I’m on the phone with the grandmother I have an already rocky relationship with. Out of nowhere, she says this:

Grandma: “I don’t like that gay people can adopt.”

Me: “What?! Why?”

Grandma: “What will two women do with a son? They’re women! They don’t know how to raise a boy!”

Me: “That is the dumbest f****** thing I’ve ever heard you say.”

Grandma: “Don’t use that language with—”

Me: “You were a single mother who raised a son and you spoke to the judge to make sure my mother — your own daughter — didn’t get me in the custody battle instead of my single father.”

Grandma: “W-well… Well, I had help from family! And so did your father!”

Me: “And gay people won’t? Gay people don’t have families?”

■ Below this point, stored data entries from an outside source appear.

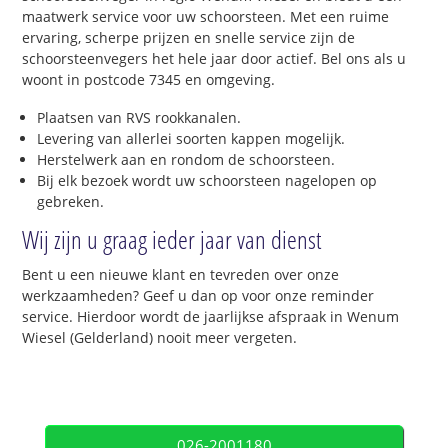
maatwerk service voor uw schoorsteen. Met een ruime
ervaring, scherpe prijzen en snelle service zijn de
schoorsteenvegers het hele jaar door actief. Bel ons als u
woont in postcode 7345 en omgeving.
Plaatsen van RVS rookkanalen.
Levering van allerlei soorten kappen mogelijk.
Herstelwerk aan en rondom de schoorsteen.
Bij elk bezoek wordt uw schoorsteen nagelopen op
gebreken.
Wij zijn u graag ieder jaar van dienst
Bent u een nieuwe klant en tevreden over onze
werkzaamheden? Geef u dan op voor onze reminder
service. Hierdoor wordt de jaarlijkse afspraak in Wenum
Wiesel (Gelderland) nooit meer vergeten.
026-2001180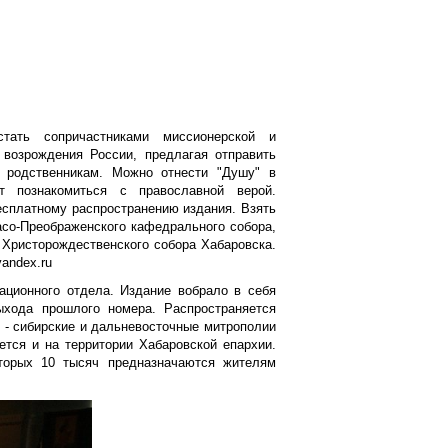
стать сопричастниками миссионерской и
 возрождения России, предлагая отправить
 родственникам. Можно отнести "Душу" в
т познакомиться с православной верой.
есплатному распространению издания. Взять
со-Преображенского кафедрального собора,
 Христорождественского собора Хабаровска.
andex.ru
ационного отдела. Издание вобрало в себя
ыхода прошлого номера. Распространяется
о - сибирские и дальневосточные митрополии
ется и на территории Хабаровской епархии.
торых 10 тысяч предназначаются жителям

Grandma: “I just don’t like gay people! I’m old and set in my ways, and I don’t like them and think they’re disgusting and wrong.”

Me: “Well, I’ve decided that I don’t like you and I think you’re disgusting and wrong.”

Grandma: “Why, because I don’t like gay people?”

Me: “I generally don’t like people who hate me, so, yeah.”

Grandma: “I don’t hate you! When did I say I hated you?”

Me: “Just now. I’m gay. So, since you hate me so much, I’ll just never talk to you again! Bye!” *Click*

Several weeks later, I got a letter in the mail from my grandmother demanding I “change my mind about being gay” because she’s “too old to change.”

I’ve spoken to her a total of two times since then and each time she spouts more hateful nonsense, even going so far as to ask me if I was getting divorced two months after I married my wife. The kicker? Her OLDER sister came to the wedding and absolutely loves my wife; they swap recipes.